Yegor Balazeikin has never denied responsibility for the first of these two acts. He explained that it was because of his opposition to the war in Ukraine. Since his arrest, he has not relented in the face of the investigators’ attempts to coax him, nor in the face of threats. In a letter to his mother, his sole ambition was to “remain a man,” both in Russia at war and in prison.
The prosecutor had requested a six-year prison sentence, relatively lenient in view of the verdicts handed down by the Russian justice system in recent months. On November 14, for example, a resident of Tolyatti received the same sentence for defacing posters showing “heroes” of the “special military operation” in Ukraine. Three days later, Alexandra Skochilenko, an artist from St. Petersburg, was sentenced to seven years in prison for pasting anti-war tags in a supermarket.
The court considered Yegor Balazeikin’s health status as a mitigating circumstance. The young man, who is passionate about history and karate, has been suffering since the age of eight from autoimmune hepatitis. It is an incurable and serious disease that has worsened since his detention in February.
Another mitigating circumstance is that he has always acknowledged the facts. On Wednesday, he once again explained his actions at the hearing. “I came to the conclusion that I could never approve of the presence of Russian armed forces on Ukrainian territory. I tried to talk about it to those around me, to help people realize this. But I realized that discussions were useless and I wanted to act differently.”

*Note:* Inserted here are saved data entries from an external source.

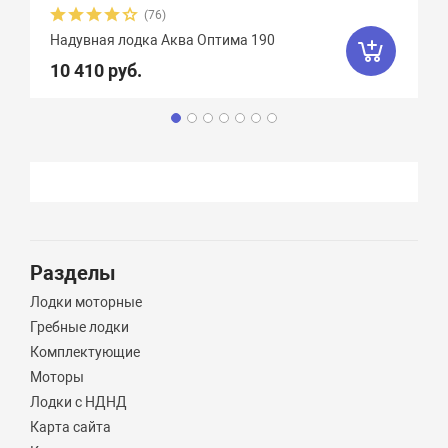
(76)
Надувная лодка Аква Оптима 190
10 410 руб.
Разделы
Лодки моторные
Гребные лодки
Комплектующие
Моторы
Лодки с НДНД
Карта сайта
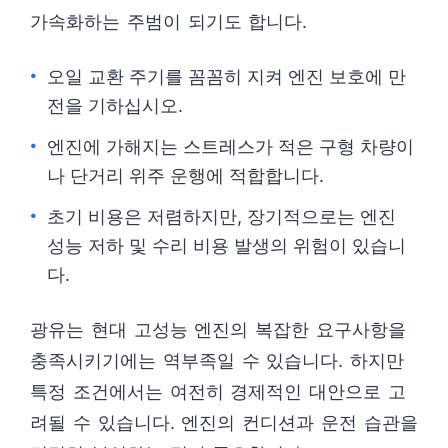
가속화하는 주범이 되기도 합니다.
오일 교환 주기를 꼼꼼히 지켜 엔진 보호에 만
전을 기하십시오.
엔진에 가해지는 스트레스가 적은 구형 차량이
나 단거리 위주 운행에 적합합니다.
초기 비용은 저렴하지만, 장기적으로는 엔진
성능 저하 및 수리 비용 발생의 위험이 있습니
다.
광유는 현대 고성능 엔진의 복잡한 요구사항을
충족시키기에는 역부족일 수 있습니다. 하지만
특정 조건에서는 여전히 경제적인 대안으로 고
려될 수 있습니다. 엔진의 컨디션과 운전 습관을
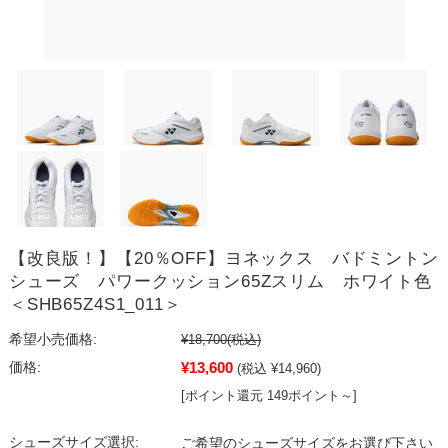
【改良版！】【20％OFF】ヨネックス バドミントン
シューズ パワークッション65Zスリム ホワイト色
＜SHB65Z4S1_011＞
希望小売価格:
¥18,700
(税込)
¥13,600
価格:
(税込 ¥14,960)
[ポイント還元 149ポイント～]
シューズサイズ選択:
ご希望のシューズサイズをお選び下さい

‘I don’t expect to be understood or acquitted here’
In the defiant posture that he has taken throughout the hearings, standing with clenched fists, he pronounced his last words to the court in front of a prosecutor who had fallen asleep, the press reported. “The person closest to me, my mother, would like me to be acquitted,” he said. But I’m not asking for acquittal – my conscience will judge me. Six years, eight years, it doesn’t matter… We’ll settle scores in the after world. […] I’m told to be patient and that everything will be alright in our country. But is that really the case? Two years have gone by and I still don’t see the link between bombed Mariupol and what’s happening in my little house [Egor’s family live in a wooden house that’s close to insalubrity]. And even if all this were to enable us to renovate our towns and open sports halls, would the price be acceptable? Lives… The date of February 24 [2022, the start of the war] has become more important to me than my birthday. I know I’m going to jail, but if I’m guilty of anything, it’s of being indifferent… At first, I didn’t care about any of this, which is the same as supporting [the war].”
Although he never denied his actions, the young man stressed that he had never meant to harm anyone, waiting until evening to throw his projectile against a metal door. It did not catch fire. The public prosecutor, for his part, felt that an agent from the recruitment office could have died.
His parents supported their son from the moment of his arrest. They respected his willingness to take responsibility for his actions and they acted as his spokespeople. His mother took an active part in the trial, doing her utmost to make it as transparent as possible, with publications on a support group on social media. At the hearing, she also pointed out that her son had been affected by the death of his uncle in June 2022. The uncle had been a volunteer on the Ukrainian front. “He betrayed him,” said the prosecutor.
Yegor Balazeikin, who was expecting a long sentence, wants to continue his studies in prison. His mother hopes he will be able to receive treatment there.